Но в этом аду одному солдату изменили нервы. Он через ломоть хлеба выстрелил себе в ногу, чтобы вернуться на родину. Все же ломоть хлеба был недостаточно толстым для того, чтобы остался незаметным пороховой нагар. Было установлено членовредительство, и военный трибунал приговорил его к смертной казни.
Наказание не всех устрашило, потому что многие считали, что еще большее наказание – быть обреченным на пребывание в этом аду, чтобы в конце концов все же сдохнуть. Случаи членовредительства стали учащаться.
Когда противник прекращал атаку, командиры рот усаживались при свете чадящего светильника писать письма женам и матерям павших в бою. Хотя мы часто бывали свидетелями многочасовых предсмертных мук погибающего товарища и не могли ему помочь, мы в сотнях писем писали утешительные фразы: «Он сразу скончался и не испытывал страданий. Он отдал жизнь за фюрера, народ и отечество». А ведь умирающий призывал мать, жену и детей.
Мы посылали на родину вещи, оставшиеся от убитых. Личные знаки разламывались пополам; одна половина посылалась в дивизию при донесении о потерях, другая оставалась при убитом. С фронта донесения пересылались в армию запаса. Людей списывали. Подрастающее поколение становилось пополнением для фронта, но не восполняло потерю мужей, отцов и братьев. Человек становился материальной частью военного механизма.

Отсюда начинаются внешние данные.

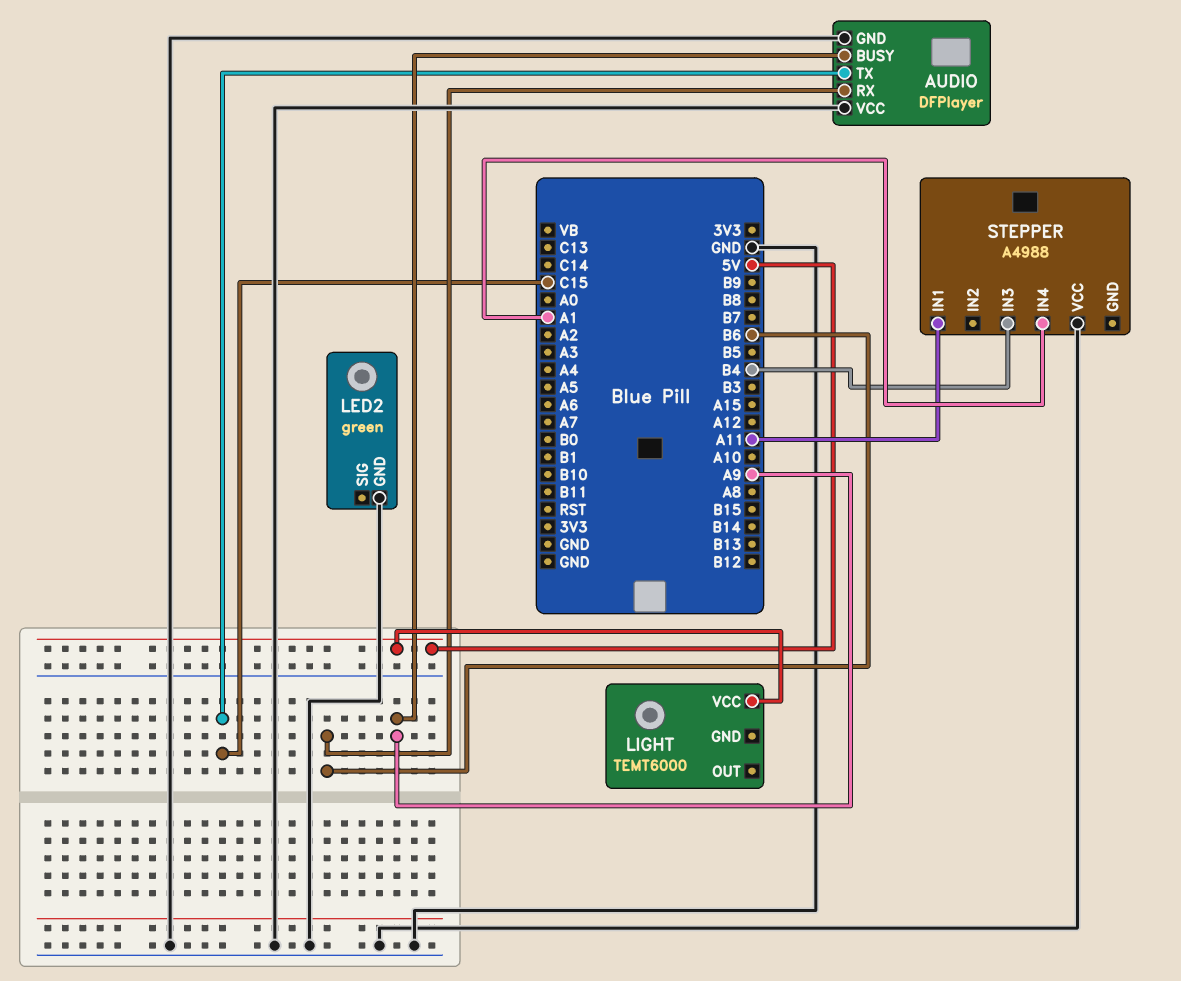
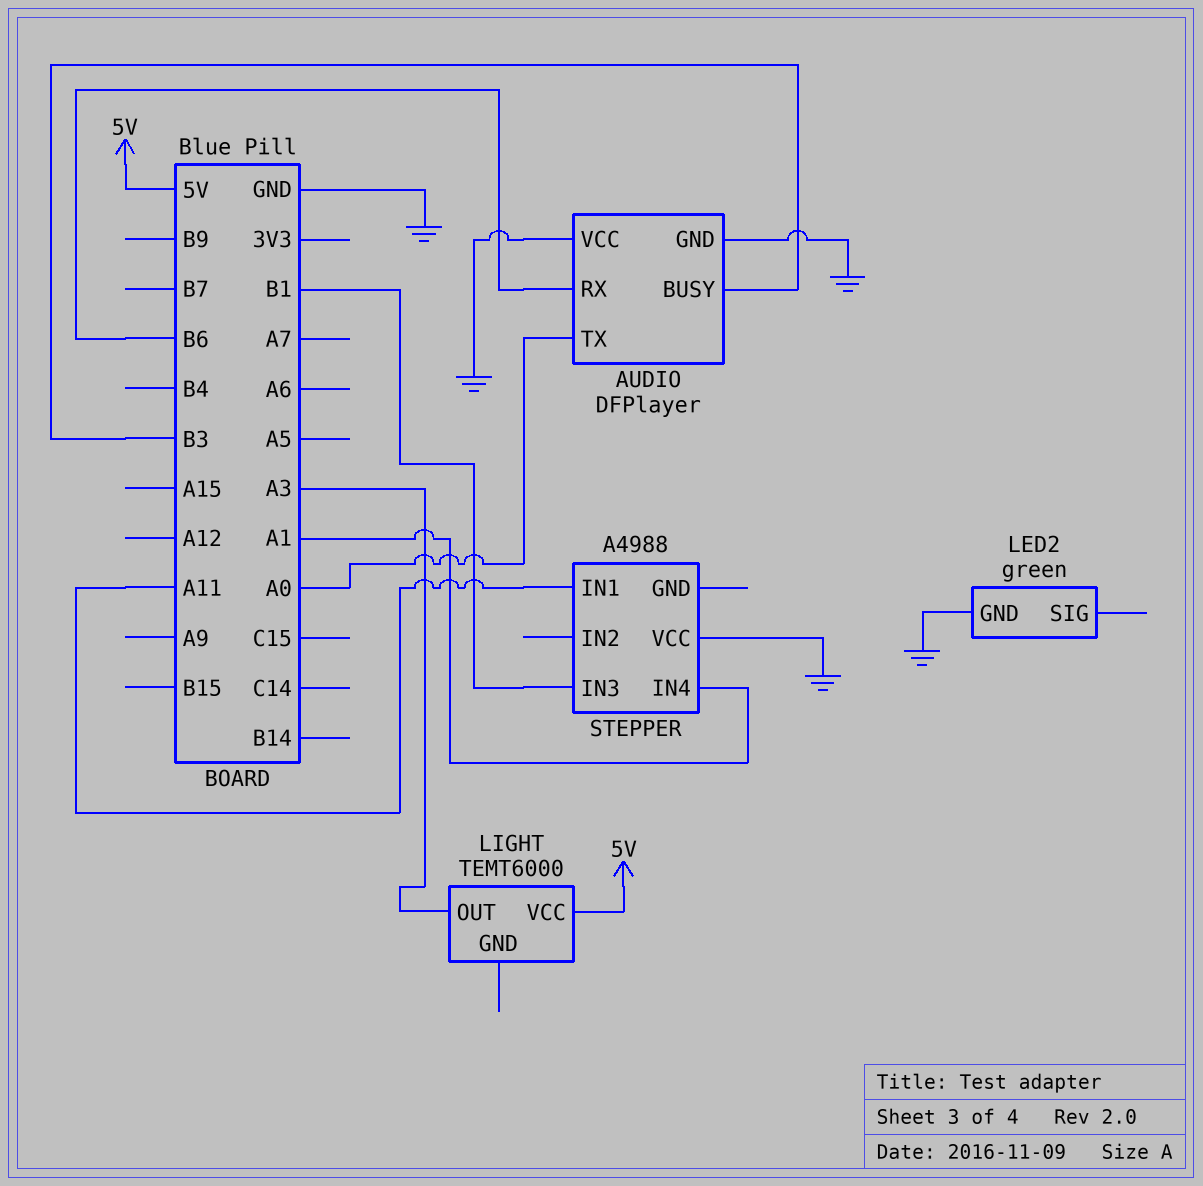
AUDIO pin BUSY: A9 -> B3
AUDIO pin TX: C15 -> A0
LIGHT pin OUT: none -> A3
STEPPER pin IN3: B4 -> B1

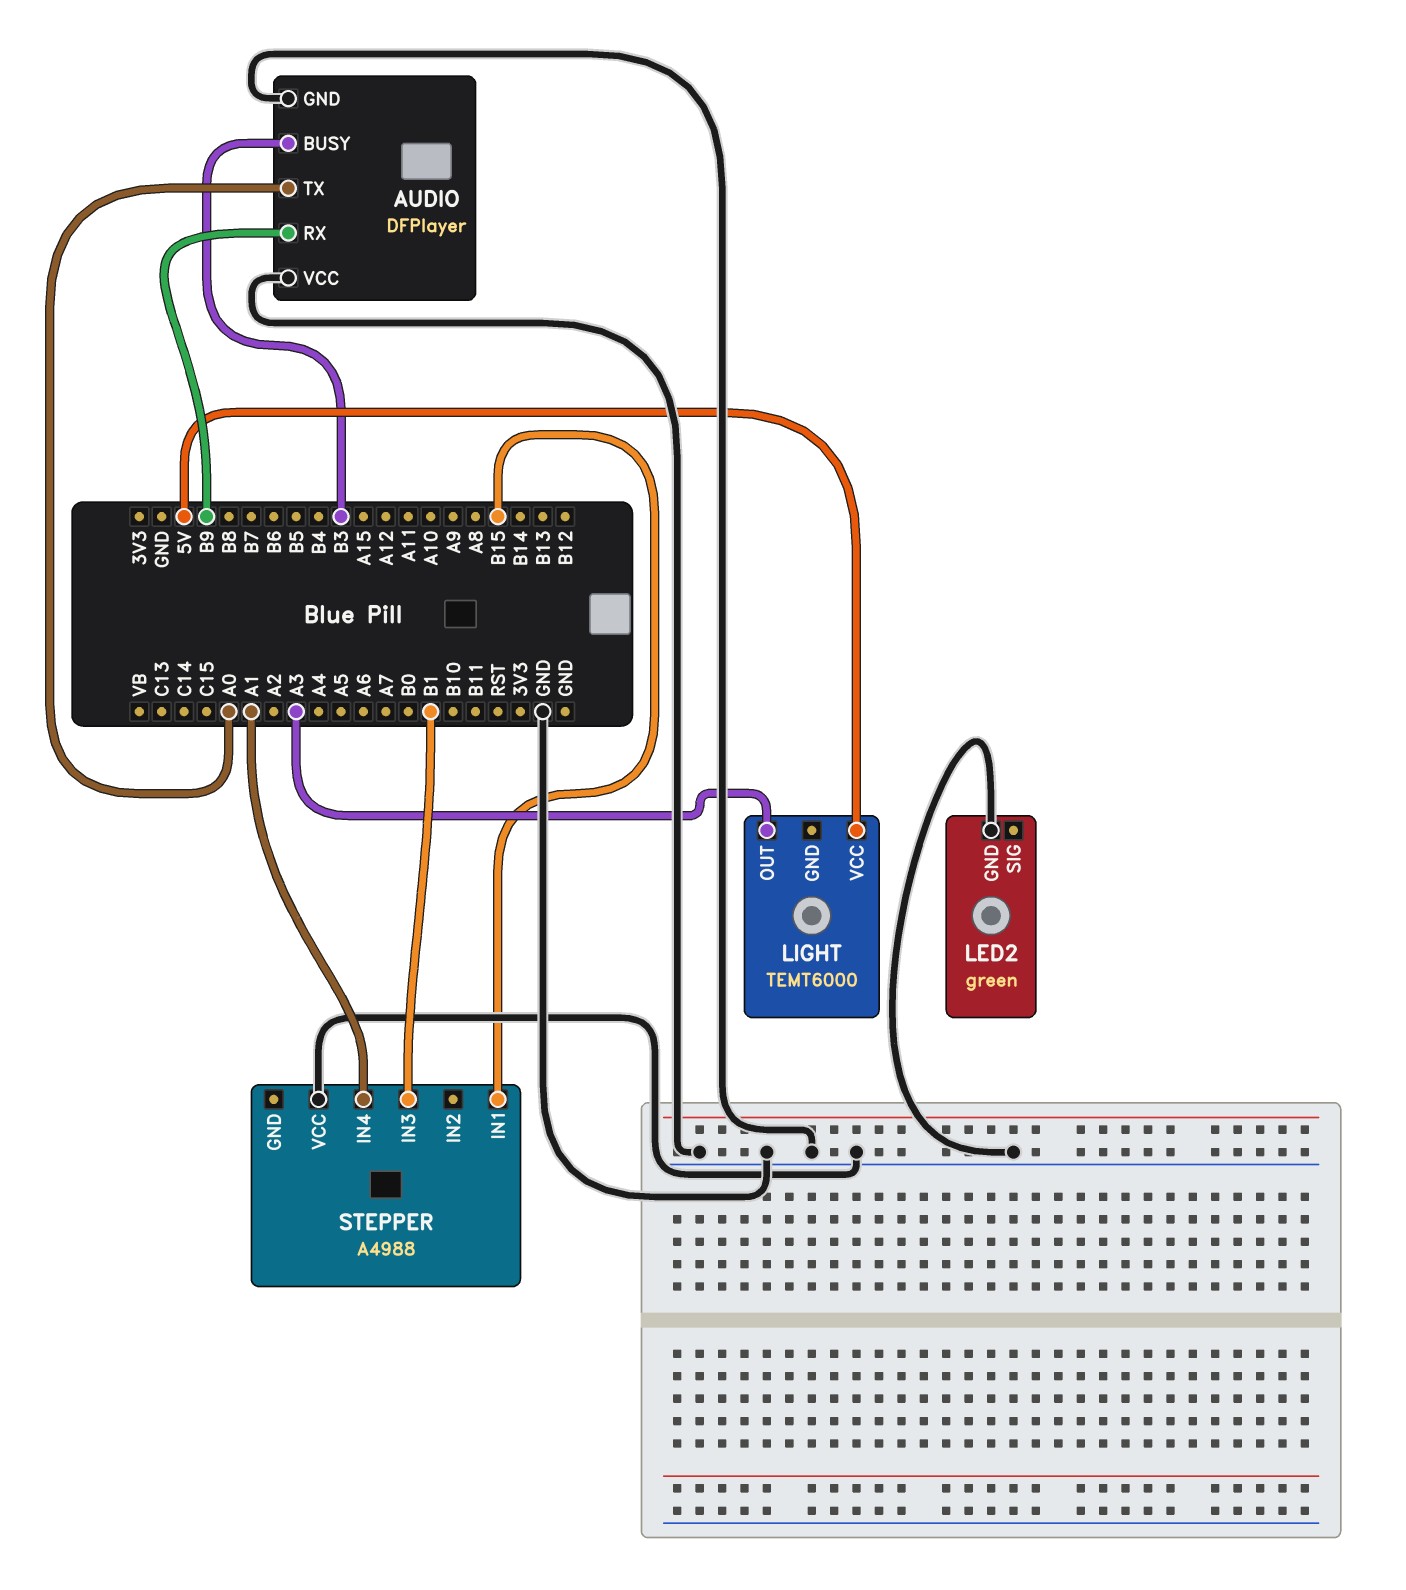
AUDIO pin RX: B6 -> B9
STEPPER pin IN1: A11 -> B15

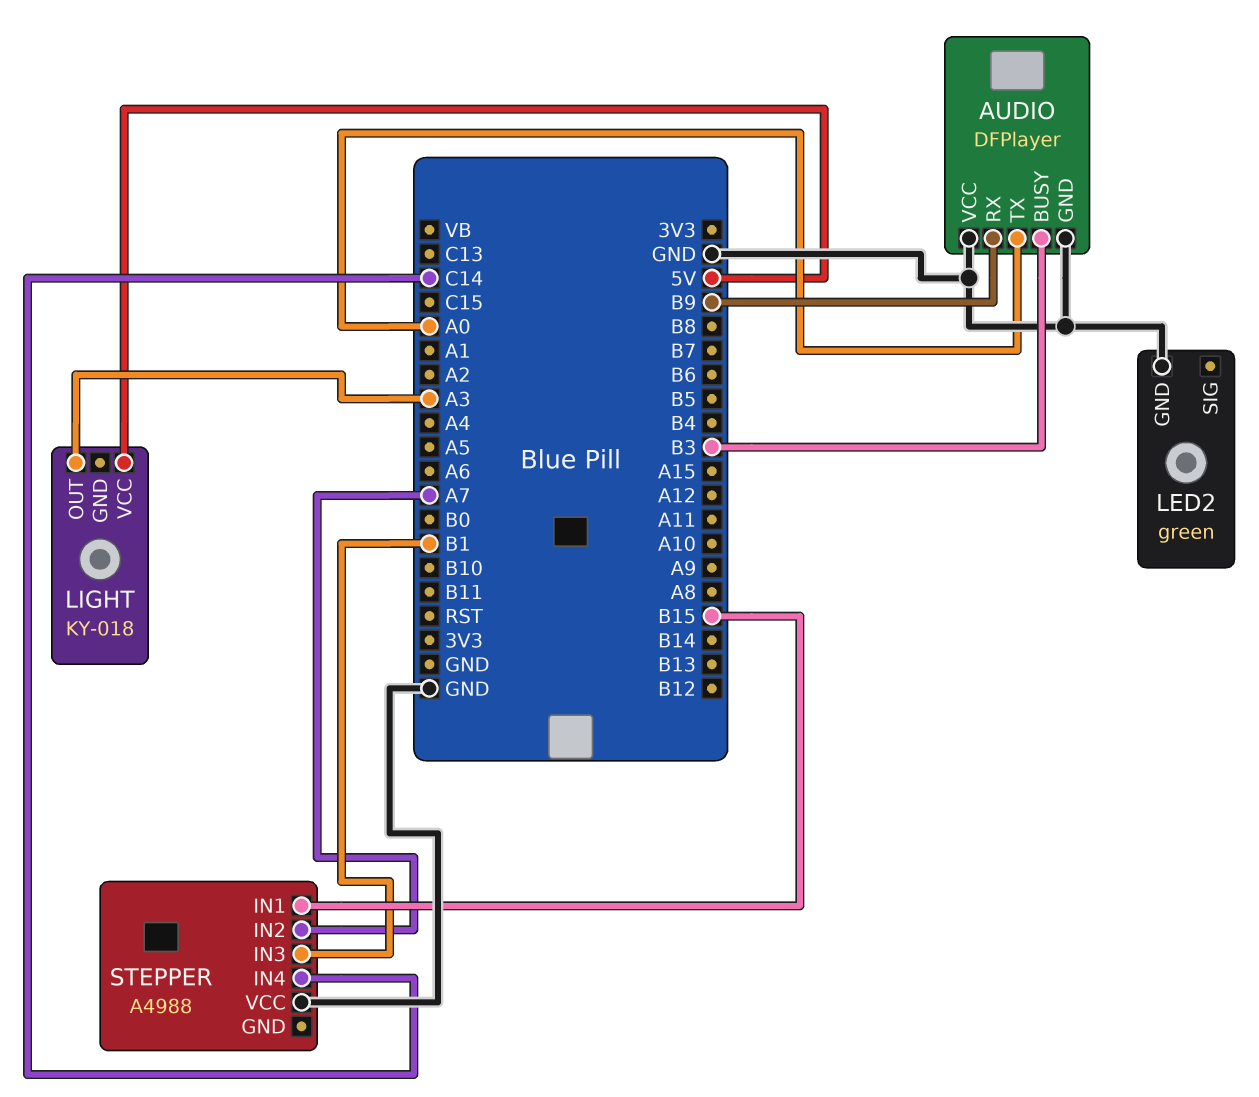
LIGHT: TEMT6000 -> KY-018
STEPPER pin IN2: none -> A7
STEPPER pin IN4: A1 -> C14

Из Германии шли письма и посылки; были письма, исполненные оптимизма, потому ли, что пишущий «верил в правое дело», потому ли, что боялся цензуры и возможных последствий; были письма, из которых солдат, находившийся па фронте, узнавал, что его семья погибла при налете бомбардировщиков и, следовательно, уже не существуют его близкие, ради «защиты» которых он сражался. Случалось, что солдаты в отчаянии обращались к офицеру и со слезами на глазах показывали письмо, в котором жена отказывалась от своего мужа; одинокая жизнь стала для нее невыносимой, она сошлась с другим, и теперь боялась, что ей придется, когда муж приедет в отпуск, показать ему ребенка, которого он никак не сможет признать своим, потому что четырнадцать месяцев промучился в «котле» не только во имя «фюрера, народа и отечества», но и ради своей жены… Это порой могло сломить самого отчаянного смельчака.